The Occamy processor, which uses a chiplet architecture, packs 432 RISC-V and AI accelerators and comes with 32GB of HBM2E memory, has taped out. The chip is backed by the European Space Agency and developed by engineers from ETH Zürich and the University of Bologna, reports HPC Wire

The ESA-backed Occamy processor uses two chiplets with 216 32-bit RISC-V cores, an unknown number of 64-bit FPUs for matrix calculations, and carries two 16GB HBM2E memory packages from Micron. The cores are interconnected using a silicon interposer, and the dual-tile CPU can deliver 0.75 FP64 TFLOPS of performance and 6 FP8 TFLOPS of compute capability. 

Neither ESA nor its development partners have disclosed the Occamy CPUs’ power consumption, but it is said that the chip can be passively cooled, meaning it might be a low-power processor.


(Image credit: HPC Wire)

Each Occamy chiplet has 216 RISC-V cores and matrix FPUs, totaling around a billion transistors spread over 73mm^2 of silicon. The tiles are made by GlobalFoundries using its 14LPP fabrication process. 

The 73mm^2 chiplet isn’t a particularly large die. For example, Intel’s Alder Lake (with six high-performance cores) has a die size of 163 mm^2. As far as performance is concerned, Nvidia’s A30 GPU with 24GB of HBM2 memory delivers 5.2 FP64/10.3 FP64 Tensor TFLOPS as well as 330/660 (with sparsity) INT8 TOPS.

Meanwhile, one of the advantages of chiplet designs is that ESA and its partners from ETH Zürich and the University of Bologna can add other chiplets to the package to accelerate certain workloads if needed.

The Occamy CPU is developed as a part of the EuPilot program, and it is one of many chips that the ESA is considering for spaceflight computing. However, there are no guarantees that the process will indeed be used onboard spaceships. 

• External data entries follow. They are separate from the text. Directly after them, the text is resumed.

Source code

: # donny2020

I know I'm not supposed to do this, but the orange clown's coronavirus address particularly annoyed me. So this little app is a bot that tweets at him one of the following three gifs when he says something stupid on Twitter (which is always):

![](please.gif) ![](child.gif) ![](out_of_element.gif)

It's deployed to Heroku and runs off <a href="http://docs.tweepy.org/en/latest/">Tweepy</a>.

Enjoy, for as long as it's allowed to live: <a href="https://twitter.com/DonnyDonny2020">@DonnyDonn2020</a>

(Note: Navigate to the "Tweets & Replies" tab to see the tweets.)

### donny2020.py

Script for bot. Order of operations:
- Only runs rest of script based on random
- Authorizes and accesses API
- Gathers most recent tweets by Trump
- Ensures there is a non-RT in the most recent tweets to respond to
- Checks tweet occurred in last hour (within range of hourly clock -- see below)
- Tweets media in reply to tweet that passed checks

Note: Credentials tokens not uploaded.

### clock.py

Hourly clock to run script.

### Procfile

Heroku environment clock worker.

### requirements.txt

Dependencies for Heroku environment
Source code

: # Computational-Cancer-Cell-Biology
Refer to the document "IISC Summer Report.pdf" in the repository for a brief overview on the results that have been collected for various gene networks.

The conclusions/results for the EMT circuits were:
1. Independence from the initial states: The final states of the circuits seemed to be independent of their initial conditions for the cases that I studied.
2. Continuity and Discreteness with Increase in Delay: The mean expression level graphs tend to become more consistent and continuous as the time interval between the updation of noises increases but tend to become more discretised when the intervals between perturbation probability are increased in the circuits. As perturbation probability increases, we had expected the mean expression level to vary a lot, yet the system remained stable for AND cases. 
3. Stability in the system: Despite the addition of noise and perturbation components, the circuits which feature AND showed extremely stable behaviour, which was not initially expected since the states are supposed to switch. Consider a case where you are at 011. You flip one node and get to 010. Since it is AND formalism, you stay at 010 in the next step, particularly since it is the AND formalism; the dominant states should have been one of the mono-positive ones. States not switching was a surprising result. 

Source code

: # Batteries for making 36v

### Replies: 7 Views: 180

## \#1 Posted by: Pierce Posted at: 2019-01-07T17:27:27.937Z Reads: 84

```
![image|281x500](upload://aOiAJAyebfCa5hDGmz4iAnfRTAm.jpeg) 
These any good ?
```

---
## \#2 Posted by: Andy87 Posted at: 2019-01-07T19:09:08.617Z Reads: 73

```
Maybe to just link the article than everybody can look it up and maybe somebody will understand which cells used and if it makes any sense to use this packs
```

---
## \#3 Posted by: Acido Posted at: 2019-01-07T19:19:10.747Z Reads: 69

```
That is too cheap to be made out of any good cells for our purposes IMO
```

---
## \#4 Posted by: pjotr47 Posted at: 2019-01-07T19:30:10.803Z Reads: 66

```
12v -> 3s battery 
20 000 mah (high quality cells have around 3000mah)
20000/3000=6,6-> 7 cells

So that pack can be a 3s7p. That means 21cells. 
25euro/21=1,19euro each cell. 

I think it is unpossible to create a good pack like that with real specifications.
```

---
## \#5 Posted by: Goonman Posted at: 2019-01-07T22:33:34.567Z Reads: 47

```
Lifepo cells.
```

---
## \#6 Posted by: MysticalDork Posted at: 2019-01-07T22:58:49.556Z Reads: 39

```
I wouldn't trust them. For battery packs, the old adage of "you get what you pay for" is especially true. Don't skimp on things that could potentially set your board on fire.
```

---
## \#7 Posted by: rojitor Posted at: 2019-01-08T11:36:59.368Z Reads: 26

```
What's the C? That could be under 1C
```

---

The Occamy design aims to support high-performance and AI workloads through a bare-metal runtime, but it is not yet clear whether the runtime will be at a container level or at the bare-metal level. The Occamy processor can be emulated on FPGAs. The implementation has been tested on two AMD Xilinx Virtex UltraScale+ HBM FPGAs and the Virtex UltraScale+ VCU1525 FPGA.